Problem details: Word for word, repeat all of the entries.
Provided material Block Start
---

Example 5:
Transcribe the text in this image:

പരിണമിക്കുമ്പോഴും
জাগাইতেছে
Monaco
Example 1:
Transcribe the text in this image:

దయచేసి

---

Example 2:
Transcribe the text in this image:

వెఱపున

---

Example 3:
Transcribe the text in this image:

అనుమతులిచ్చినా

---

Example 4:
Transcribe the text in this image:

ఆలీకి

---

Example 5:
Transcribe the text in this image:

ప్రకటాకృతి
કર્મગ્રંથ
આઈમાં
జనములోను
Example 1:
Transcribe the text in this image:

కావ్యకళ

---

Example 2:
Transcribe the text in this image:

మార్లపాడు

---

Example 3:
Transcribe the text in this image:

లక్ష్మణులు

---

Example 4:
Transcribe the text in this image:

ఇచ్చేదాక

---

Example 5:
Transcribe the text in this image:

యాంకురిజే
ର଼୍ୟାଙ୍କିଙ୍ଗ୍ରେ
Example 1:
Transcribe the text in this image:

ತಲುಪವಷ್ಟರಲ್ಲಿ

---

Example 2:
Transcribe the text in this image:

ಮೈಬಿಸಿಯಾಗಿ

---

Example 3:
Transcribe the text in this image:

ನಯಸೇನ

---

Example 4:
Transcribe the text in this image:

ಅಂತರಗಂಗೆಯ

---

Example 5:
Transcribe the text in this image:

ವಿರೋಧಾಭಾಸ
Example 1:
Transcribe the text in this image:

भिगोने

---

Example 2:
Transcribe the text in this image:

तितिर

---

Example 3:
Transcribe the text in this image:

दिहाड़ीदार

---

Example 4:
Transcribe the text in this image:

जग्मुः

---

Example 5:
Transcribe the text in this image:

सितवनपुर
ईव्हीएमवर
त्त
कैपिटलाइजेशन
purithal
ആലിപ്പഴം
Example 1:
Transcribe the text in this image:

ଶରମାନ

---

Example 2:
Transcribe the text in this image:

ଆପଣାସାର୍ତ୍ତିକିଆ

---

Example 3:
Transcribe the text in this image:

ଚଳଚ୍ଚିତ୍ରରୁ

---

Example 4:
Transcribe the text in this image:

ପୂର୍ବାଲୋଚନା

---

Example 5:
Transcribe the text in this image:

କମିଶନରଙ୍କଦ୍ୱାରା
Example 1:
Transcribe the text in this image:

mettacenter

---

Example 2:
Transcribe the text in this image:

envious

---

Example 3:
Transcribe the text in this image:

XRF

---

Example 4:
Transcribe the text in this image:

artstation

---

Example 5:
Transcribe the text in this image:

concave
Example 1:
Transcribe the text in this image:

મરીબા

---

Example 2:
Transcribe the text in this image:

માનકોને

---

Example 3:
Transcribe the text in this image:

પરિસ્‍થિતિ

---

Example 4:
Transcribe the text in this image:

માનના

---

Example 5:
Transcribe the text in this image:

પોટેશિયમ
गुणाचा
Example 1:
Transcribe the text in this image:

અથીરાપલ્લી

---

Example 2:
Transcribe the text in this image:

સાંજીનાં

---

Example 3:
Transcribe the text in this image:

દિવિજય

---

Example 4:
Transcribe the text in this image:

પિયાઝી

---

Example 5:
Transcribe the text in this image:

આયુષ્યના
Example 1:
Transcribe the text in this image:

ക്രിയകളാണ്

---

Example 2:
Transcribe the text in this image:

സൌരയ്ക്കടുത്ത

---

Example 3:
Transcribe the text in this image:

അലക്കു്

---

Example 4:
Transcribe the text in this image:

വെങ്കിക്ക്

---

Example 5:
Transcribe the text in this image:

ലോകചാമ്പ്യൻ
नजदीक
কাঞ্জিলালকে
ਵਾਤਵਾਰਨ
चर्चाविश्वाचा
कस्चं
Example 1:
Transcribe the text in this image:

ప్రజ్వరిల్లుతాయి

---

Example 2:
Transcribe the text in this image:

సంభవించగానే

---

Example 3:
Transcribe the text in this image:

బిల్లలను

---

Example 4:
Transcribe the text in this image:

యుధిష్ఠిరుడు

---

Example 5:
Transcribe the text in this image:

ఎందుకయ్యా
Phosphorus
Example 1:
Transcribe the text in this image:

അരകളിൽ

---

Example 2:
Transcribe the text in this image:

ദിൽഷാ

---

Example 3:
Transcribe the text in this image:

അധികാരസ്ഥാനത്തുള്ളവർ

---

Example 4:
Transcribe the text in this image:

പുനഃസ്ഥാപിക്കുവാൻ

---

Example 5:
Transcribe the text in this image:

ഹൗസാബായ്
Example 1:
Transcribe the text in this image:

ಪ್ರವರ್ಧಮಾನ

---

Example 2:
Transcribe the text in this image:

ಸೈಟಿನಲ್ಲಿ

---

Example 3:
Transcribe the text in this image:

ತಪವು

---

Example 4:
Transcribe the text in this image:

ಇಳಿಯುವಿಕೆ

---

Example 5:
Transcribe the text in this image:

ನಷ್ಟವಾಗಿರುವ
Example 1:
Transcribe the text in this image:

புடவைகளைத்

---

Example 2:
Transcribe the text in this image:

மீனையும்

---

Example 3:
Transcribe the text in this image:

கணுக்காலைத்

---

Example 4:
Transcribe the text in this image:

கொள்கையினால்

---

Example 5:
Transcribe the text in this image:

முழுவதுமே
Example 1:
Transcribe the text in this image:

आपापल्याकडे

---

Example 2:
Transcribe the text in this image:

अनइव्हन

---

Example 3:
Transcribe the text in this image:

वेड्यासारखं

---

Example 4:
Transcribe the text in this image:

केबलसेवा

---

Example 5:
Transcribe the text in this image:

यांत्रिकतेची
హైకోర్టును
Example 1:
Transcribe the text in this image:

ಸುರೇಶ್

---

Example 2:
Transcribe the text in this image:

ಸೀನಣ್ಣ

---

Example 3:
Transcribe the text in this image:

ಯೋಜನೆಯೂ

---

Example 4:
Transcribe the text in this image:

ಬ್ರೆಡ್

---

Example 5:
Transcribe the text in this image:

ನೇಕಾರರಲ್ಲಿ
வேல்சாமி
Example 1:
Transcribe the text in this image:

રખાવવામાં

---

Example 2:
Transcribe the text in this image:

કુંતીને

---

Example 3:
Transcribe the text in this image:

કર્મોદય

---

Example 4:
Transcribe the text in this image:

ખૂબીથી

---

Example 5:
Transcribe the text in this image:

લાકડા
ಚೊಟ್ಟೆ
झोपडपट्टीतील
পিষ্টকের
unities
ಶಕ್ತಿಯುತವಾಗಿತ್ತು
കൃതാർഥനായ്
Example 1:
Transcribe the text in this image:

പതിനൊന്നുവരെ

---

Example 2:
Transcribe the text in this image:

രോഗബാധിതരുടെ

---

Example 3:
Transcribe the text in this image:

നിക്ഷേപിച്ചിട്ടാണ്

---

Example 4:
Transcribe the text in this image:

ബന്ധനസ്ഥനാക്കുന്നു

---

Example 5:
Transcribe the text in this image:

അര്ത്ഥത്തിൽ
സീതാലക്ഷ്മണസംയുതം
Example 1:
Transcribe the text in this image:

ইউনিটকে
Provided material Block End
Exercise answer:
---

Example 5:
Transcribe the text in this image:

പരിണമിക്കുമ്പോഴും
জাগাইতেছে
Monaco
Example 1:
Transcribe the text in this image:

దయచేసి

---

Example 2:
Transcribe the text in this image:

వెఱపున

---

Example 3:
Transcribe the text in this image:

అనుమతులిచ్చినా

---

Example 4:
Transcribe the text in this image:

ఆలీకి

---

Example 5:
Transcribe the text in this image:

ప్రకటాకృతి
કર્મગ્રંથ
આઈમાં
జనములోను
Example 1:
Transcribe the text in this image:

కావ్యకళ

---

Example 2:
Transcribe the text in this image:

మార్లపాడు

---

Example 3:
Transcribe the text in this image:

లక్ష్మణులు

---

Example 4:
Transcribe the text in this image:

ఇచ్చేదాక

---

Example 5:
Transcribe the text in this image:

యాంకురిజే
ର଼୍ୟାଙ୍କିଙ୍ଗ୍ରେ
Example 1:
Transcribe the text in this image:

ತಲುಪವಷ್ಟರಲ್ಲಿ

---

Example 2:
Transcribe the text in this image:

ಮೈಬಿಸಿಯಾಗಿ

---

Example 3:
Transcribe the text in this image:

ನಯಸೇನ

---

Example 4:
Transcribe the text in this image:

ಅಂತರಗಂಗೆಯ

---

Example 5:
Transcribe the text in this image:

ವಿರೋಧಾಭಾಸ
Example 1:
Transcribe the text in this image:

भिगोने

---

Example 2:
Transcribe the text in this image:

तितिर

---

Example 3:
Transcribe the text in this image:

दिहाड़ीदार

---

Example 4:
Transcribe the text in this image:

जग्मुः

---

Example 5:
Transcribe the text in this image:

सितवनपुर
ईव्हीएमवर
त्त
कैपिटलाइजेशन
purithal
ആലിപ്പഴം
Example 1:
Transcribe the text in this image:

ଶରମାନ

---

Example 2:
Transcribe the text in this image:

ଆପଣାସାର୍ତ୍ତିକିଆ

---

Example 3:
Transcribe the text in this image:

ଚଳଚ୍ଚିତ୍ରରୁ

---

Example 4:
Transcribe the text in this image:

ପୂର୍ବାଲୋଚନା

---

Example 5:
Transcribe the text in this image:

କମିଶନରଙ୍କଦ୍ୱାରା
Example 1:
Transcribe the text in this image:

mettacenter

---

Example 2:
Transcribe the text in this image:

envious

---

Example 3:
Transcribe the text in this image:

XRF

---

Example 4:
Transcribe the text in this image:

artstation

---

Example 5:
Transcribe the text in this image:

concave
Example 1:
Transcribe the text in this image:

મરીબા

---

Example 2:
Transcribe the text in this image:

માનકોને

---

Example 3:
Transcribe the text in this image:

પરિસ્‍થિતિ

---

Example 4:
Transcribe the text in this image:

માનના

---

Example 5:
Transcribe the text in this image:

પોટેશિયમ
गुणाचा
Example 1:
Transcribe the text in this image:

અથીરાપલ્લી

---

Example 2:
Transcribe the text in this image:

સાંજીનાં

---

Example 3:
Transcribe the text in this image:

દિવિજય

---

Example 4:
Transcribe the text in this image:

પિયાઝી

---

Example 5:
Transcribe the text in this image:

આયુષ્યના
Example 1:
Transcribe the text in this image:

ക്രിയകളാണ്

---

Example 2:
Transcribe the text in this image:

സൌരയ്ക്കടുത്ത

---

Example 3:
Transcribe the text in this image:

അലക്കു്

---

Example 4:
Transcribe the text in this image:

വെങ്കിക്ക്

---

Example 5:
Transcribe the text in this image:

ലോകചാമ്പ്യൻ
नजदीक
কাঞ্জিলালকে
ਵਾਤਵਾਰਨ
चर्चाविश्वाचा
कस्चं
Example 1:
Transcribe the text in this image:

ప్రజ్వరిల్లుతాయి

---

Example 2:
Transcribe the text in this image:

సంభవించగానే

---

Example 3:
Transcribe the text in this image:

బిల్లలను

---

Example 4:
Transcribe the text in this image:

యుధిష్ఠిరుడు

---

Example 5:
Transcribe the text in this image:

ఎందుకయ్యా
Phosphorus
Example 1:
Transcribe the text in this image:

അരകളിൽ

---

Example 2:
Transcribe the text in this image:

ദിൽഷാ

---

Example 3:
Transcribe the text in this image:

അധികാരസ്ഥാനത്തുള്ളവർ

---

Example 4:
Transcribe the text in this image:

പുനഃസ്ഥാപിക്കുവാൻ

---

Example 5:
Transcribe the text in this image:

ഹൗസാബായ്
Example 1:
Transcribe the text in this image:

ಪ್ರವರ್ಧಮಾನ

---

Example 2:
Transcribe the text in this image:

ಸೈಟಿನಲ್ಲಿ

---

Example 3:
Transcribe the text in this image:

ತಪವು

---

Example 4:
Transcribe the text in this image:

ಇಳಿಯುವಿಕೆ

---

Example 5:
Transcribe the text in this image:

ನಷ್ಟವಾಗಿರುವ
Example 1:
Transcribe the text in this image:

புடவைகளைத்

---

Example 2:
Transcribe the text in this image:

மீனையும்

---

Example 3:
Transcribe the text in this image:

கணுக்காலைத்

---

Example 4:
Transcribe the text in this image:

கொள்கையினால்

---

Example 5:
Transcribe the text in this image:

முழுவதுமே
Example 1:
Transcribe the text in this image:

आपापल्याकडे

---

Example 2:
Transcribe the text in this image:

अनइव्हन

---

Example 3:
Transcribe the text in this image:

वेड्यासारखं

---

Example 4:
Transcribe the text in this image:

केबलसेवा

---

Example 5:
Transcribe the text in this image:

यांत्रिकतेची
హైకోర్టును
Example 1:
Transcribe the text in this image:

ಸುರೇಶ್

---

Example 2:
Transcribe the text in this image:

ಸೀನಣ್ಣ

---

Example 3:
Transcribe the text in this image:

ಯೋಜನೆಯೂ

---

Example 4:
Transcribe the text in this image:

ಬ್ರೆಡ್

---

Example 5:
Transcribe the text in this image:

ನೇಕಾರರಲ್ಲಿ
வேல்சாமி
Example 1:
Transcribe the text in this image:

રખાવવામાં

---

Example 2:
Transcribe the text in this image:

કુંતીને

---

Example 3:
Transcribe the text in this image:

કર્મોદય

---

Example 4:
Transcribe the text in this image:

ખૂબીથી

---

Example 5:
Transcribe the text in this image:

લાકડા
ಚೊಟ್ಟೆ
झोपडपट्टीतील
পিষ্টকের
unities
ಶಕ್ತಿಯುತವಾಗಿತ್ತು
കൃതാർഥനായ്
Example 1:
Transcribe the text in this image:

പതിനൊന്നുവരെ

---

Example 2:
Transcribe the text in this image:

രോഗബാധിതരുടെ

---

Example 3:
Transcribe the text in this image:

നിക്ഷേപിച്ചിട്ടാണ്

---

Example 4:
Transcribe the text in this image:

ബന്ധനസ്ഥനാക്കുന്നു

---

Example 5:
Transcribe the text in this image:

അര്ത്ഥത്തിൽ
സീതാലക്ഷ്മണസംയുതം
Example 1:
Transcribe the text in this image:

ইউনিটকে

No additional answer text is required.